While I was in Denver, we heard from the Chancellor of the University of Denver.  He was describing his hardline on extremism and hate speech on campus.  He artfully described how antisemitism – even the demonization of Israel - does violate their honor code because it directly impacts Jewish students on campus.  “When any community group on campus feels threatened,” he said, “we must protect them.”

This University – and hundreds of others just like it – get it right every day.  So, is the recent focus on campuses and University Presidents who get it wrong warranted?  Yes.  But does it mean we as a community should write off and condemn universities writ large as bastions of antisemitism?  No. A recent study of approximately sixty-five universities showed an increase in incidents of antisemitism and a problem with newly formed diversity offices.  Yet, there are over 5,300 colleges and universities across the nation.  Which number do we focus on?  The sixty-five, or the much larger number who do protect students appropriately and have effective and supportive diversity offices?  We do what we always do.  We focus on both and make sure the impact of our detractors does not overshadow the far larger number of our supporters.  At our conference we spoke of something I have written about often in these pages.  Gam v’Gam.  We focus on this and that.  We lament the bad appropriately, but we make sure it does not overshadow the good.  We speak up when we need to.  And in the face of adversity we reach out, make friends, and form relationships.  We show people who we are and we teach our children to do the same.  This is the way.

We do have to still acknowledge that these past few months have been difficult and mourn our Israeli brethren and offer prayers of healing for the parents and relatives of hostages and those tragically killed.  Yet, in the face of that, our community here in Harrisburg continues to unite - even though we may not be in total agreement on a number of issues.  But it should surprise no one that this is what Israeli society is doing as well.  This is who we are.  This is what we do.

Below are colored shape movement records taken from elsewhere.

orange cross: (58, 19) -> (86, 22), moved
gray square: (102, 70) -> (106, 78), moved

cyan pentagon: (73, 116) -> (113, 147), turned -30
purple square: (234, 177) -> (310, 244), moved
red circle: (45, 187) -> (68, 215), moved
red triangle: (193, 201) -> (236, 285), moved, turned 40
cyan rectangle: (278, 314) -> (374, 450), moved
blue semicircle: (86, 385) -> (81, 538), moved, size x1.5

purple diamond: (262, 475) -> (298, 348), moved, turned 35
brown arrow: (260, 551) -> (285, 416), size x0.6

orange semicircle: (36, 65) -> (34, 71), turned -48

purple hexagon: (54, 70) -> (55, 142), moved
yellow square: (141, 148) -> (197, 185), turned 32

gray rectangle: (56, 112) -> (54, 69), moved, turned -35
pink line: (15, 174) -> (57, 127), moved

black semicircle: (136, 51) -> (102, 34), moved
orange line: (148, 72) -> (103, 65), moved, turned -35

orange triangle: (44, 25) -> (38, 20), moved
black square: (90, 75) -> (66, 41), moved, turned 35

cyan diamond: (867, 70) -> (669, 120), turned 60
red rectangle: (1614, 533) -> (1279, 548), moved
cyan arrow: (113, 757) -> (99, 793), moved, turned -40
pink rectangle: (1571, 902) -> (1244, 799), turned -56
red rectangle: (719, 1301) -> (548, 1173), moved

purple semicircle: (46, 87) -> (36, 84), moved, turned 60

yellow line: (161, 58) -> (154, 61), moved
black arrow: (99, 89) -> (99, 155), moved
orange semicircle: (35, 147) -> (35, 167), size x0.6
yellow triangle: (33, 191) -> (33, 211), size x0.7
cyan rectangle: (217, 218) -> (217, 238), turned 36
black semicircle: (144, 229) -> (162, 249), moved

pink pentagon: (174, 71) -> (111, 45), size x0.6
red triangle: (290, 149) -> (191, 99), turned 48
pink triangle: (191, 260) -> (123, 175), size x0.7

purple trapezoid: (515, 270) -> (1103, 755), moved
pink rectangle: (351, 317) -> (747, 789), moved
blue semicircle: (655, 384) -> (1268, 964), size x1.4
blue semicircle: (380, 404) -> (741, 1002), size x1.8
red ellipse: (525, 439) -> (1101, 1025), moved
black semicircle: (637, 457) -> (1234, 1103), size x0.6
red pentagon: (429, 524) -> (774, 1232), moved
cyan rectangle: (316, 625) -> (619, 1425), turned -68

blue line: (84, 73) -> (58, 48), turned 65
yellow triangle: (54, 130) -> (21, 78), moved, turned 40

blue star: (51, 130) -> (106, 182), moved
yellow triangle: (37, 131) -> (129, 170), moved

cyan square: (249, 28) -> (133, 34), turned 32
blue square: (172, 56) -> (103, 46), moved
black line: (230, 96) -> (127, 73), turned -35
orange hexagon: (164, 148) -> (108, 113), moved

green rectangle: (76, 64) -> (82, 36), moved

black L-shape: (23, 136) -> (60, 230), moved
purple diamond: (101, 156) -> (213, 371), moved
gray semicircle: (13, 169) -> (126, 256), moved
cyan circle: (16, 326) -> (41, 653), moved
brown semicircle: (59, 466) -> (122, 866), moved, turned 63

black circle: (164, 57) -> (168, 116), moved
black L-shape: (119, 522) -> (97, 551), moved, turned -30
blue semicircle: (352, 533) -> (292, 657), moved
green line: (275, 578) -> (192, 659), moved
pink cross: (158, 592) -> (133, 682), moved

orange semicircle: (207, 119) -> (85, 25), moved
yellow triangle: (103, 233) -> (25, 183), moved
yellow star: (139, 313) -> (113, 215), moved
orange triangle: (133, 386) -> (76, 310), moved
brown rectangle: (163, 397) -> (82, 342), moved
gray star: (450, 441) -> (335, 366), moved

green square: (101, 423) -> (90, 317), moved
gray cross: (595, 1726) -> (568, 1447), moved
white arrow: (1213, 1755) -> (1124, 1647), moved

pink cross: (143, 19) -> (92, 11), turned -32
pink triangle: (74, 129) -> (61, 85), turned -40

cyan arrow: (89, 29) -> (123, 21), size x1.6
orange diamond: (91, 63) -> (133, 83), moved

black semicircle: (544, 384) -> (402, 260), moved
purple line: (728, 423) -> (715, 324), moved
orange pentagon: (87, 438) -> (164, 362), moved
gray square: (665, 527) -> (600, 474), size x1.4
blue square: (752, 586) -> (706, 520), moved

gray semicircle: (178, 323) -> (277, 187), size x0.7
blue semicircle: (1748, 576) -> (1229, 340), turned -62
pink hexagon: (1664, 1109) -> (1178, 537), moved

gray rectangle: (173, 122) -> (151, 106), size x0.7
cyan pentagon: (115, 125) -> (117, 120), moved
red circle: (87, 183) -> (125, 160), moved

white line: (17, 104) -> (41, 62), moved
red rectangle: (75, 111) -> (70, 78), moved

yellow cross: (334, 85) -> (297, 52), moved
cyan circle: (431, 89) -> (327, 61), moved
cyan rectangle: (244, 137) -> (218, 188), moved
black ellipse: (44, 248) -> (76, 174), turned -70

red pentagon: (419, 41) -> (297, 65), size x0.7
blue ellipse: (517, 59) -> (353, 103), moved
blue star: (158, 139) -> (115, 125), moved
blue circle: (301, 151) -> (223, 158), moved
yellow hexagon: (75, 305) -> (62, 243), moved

I know I still don’t have the answers, but I do know that the responsibility of dealing with the problems lies at the feet of the boards and professionals of our communal organizations.  I do know that the best chance we have to defeat myths and stereotypes about the Jewish community is to invite the non-Jewish world into ours and show them how similar we are to them.  Some say it is not our responsibility to do this and that we shouldn’t have to.  I think that being only 2% of the population in America does make it incumbent upon us to tell our stories to all those who will listen and engage with all those who would be our friend.  We are SO not on people’s minds every day – and so we do have an obligation to be our best selves when we are.  To be empathetic, but also committed to who we are and what we believe.

For the half-million people who we can help become more informed about who we are and what we care about – we have an incredible opportunity to shape the future of our shared society – even if at present it feels on edge and tenuous.  I can imagine many Jewish communities felt similarly before their societies teetered on collapse and hate and demagoguery took over.  Now is the moment to help our society change course – and now is the time to help us meet that moment strategically, stridently, and with humility.